_PROMPT_
Could every line below be transcribed exactly, with the pictures dropped?

Top of EXERCISE DATA

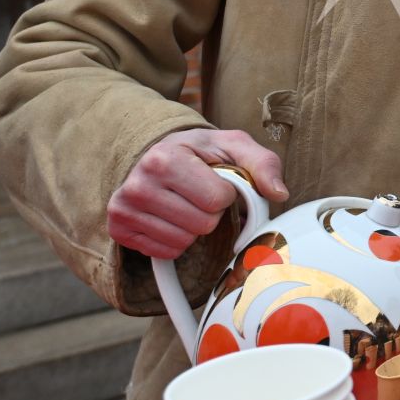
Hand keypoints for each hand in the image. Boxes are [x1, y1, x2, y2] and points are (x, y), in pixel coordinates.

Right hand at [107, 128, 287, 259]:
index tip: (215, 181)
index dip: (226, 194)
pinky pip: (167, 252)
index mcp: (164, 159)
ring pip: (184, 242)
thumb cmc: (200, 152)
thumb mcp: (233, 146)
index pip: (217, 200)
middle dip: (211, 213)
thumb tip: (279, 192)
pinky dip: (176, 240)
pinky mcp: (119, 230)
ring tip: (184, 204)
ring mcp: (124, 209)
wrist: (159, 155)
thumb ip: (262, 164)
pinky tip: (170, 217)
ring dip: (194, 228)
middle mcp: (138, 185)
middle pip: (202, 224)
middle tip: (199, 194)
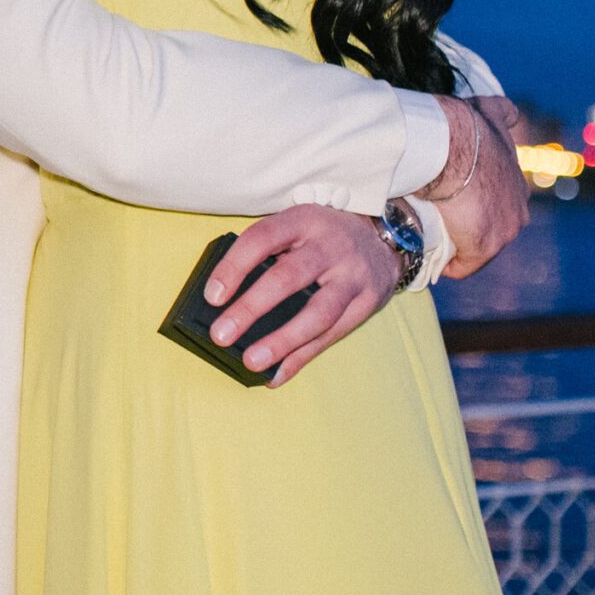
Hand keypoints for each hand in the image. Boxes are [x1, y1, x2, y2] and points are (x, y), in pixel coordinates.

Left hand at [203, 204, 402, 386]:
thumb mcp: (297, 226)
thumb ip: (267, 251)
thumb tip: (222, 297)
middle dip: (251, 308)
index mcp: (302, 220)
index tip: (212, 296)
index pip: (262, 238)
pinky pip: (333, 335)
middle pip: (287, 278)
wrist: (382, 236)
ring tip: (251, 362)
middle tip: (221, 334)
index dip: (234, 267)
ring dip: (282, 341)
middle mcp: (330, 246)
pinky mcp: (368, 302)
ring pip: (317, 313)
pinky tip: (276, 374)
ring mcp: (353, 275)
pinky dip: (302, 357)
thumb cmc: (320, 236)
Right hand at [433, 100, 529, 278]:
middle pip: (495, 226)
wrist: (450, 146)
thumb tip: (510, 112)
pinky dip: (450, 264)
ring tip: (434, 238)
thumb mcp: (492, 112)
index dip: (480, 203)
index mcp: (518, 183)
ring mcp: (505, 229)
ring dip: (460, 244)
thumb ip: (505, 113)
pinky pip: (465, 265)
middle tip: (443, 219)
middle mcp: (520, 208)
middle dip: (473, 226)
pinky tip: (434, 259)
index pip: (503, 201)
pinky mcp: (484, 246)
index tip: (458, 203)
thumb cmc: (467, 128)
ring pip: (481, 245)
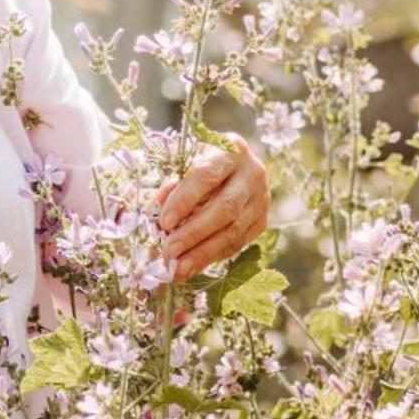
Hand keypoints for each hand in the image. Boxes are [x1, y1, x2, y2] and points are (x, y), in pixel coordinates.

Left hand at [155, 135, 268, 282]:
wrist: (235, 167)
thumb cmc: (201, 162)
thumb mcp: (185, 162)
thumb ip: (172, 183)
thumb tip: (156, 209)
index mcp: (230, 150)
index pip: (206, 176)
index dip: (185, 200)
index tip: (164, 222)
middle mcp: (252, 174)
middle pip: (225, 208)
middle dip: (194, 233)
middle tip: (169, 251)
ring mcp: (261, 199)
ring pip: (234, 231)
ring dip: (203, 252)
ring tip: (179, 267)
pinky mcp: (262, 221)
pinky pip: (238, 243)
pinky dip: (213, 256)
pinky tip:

Bottom of EXERCISE DATA

_TASK RESPONSE_
Hand keypoints for each hand in the image. Boxes are [x1, y1, x2, y2] and points are (x, y), in pixel coordinates.

Right hand at [107, 128, 287, 259]:
index tip: (215, 181)
index dip: (226, 194)
pinky pip: (167, 252)
index mcp: (164, 159)
ring pip: (184, 242)
thumb cmc: (200, 152)
thumb mcp: (233, 146)
index pip: (217, 200)
middle dip: (211, 213)
thumb tip: (279, 192)
pinky dip: (176, 240)
pinky mcp: (119, 230)
ring tip: (184, 204)
ring mcp: (124, 209)
wrist: (159, 155)
thumb ip: (262, 164)
pinky tip: (170, 217)
ring dip: (194, 228)
middle mcp: (138, 185)
middle pip: (202, 224)
middle tip: (199, 194)
Hand keypoints for each hand in the image. Boxes are [x1, y1, x2, y2] and points are (x, y), in pixel coordinates.

Left hand at [203, 204, 402, 386]:
thumb mcp: (297, 226)
thumb ip: (267, 251)
thumb tip: (222, 297)
middle dip: (251, 308)
index mcp: (302, 220)
index tip: (212, 296)
index pip: (262, 238)
pinky pip: (333, 335)
middle pip: (287, 278)
wrist: (382, 236)
ring tip: (251, 362)
middle tip: (221, 334)
index dip: (234, 267)
ring dip: (282, 341)
middle mcp: (330, 246)
pinky mcp: (368, 302)
ring pip: (317, 313)
pinky tip: (276, 374)
ring mcp: (353, 275)
pinky dip: (302, 357)
thumb cmc: (320, 236)
Right hand at [433, 100, 529, 278]:
middle pip: (495, 226)
wrist: (450, 146)
thumb tip: (510, 112)
pinky dip: (450, 264)
ring tip: (434, 238)
thumb mcp: (492, 112)
index dip: (480, 203)
index mcp: (518, 183)
ring mcp: (505, 229)
ring dip: (460, 244)
thumb ip: (505, 113)
pinky pip: (465, 265)
middle tip: (443, 219)
middle mcp: (520, 208)
middle dip: (473, 226)
pinky tip: (434, 259)
index pip: (503, 201)
pinky mcp: (484, 246)
index tip: (458, 203)
thumb cmc: (467, 128)
ring pip: (481, 245)
Hand keypoints for each hand in the image. Boxes are [x1, y1, x2, y2] and points are (x, y), in pixel coordinates.

Left hand at [155, 135, 268, 282]:
wrist: (235, 167)
thumb cmc: (201, 162)
thumb mcp: (185, 162)
thumb ip: (172, 183)
thumb tip: (156, 209)
index mcp: (230, 150)
index pip: (206, 176)
index dip: (185, 200)
index tip: (164, 222)
middle mcp: (252, 174)
middle pip: (225, 208)
middle dip: (194, 233)
middle tip: (169, 251)
ring mcp: (261, 199)
ring pip: (234, 231)
ring dip: (203, 252)
ring tip: (179, 267)
pinky mcp: (262, 221)
pinky pip: (238, 243)
pinky dip: (213, 256)
pinky tip:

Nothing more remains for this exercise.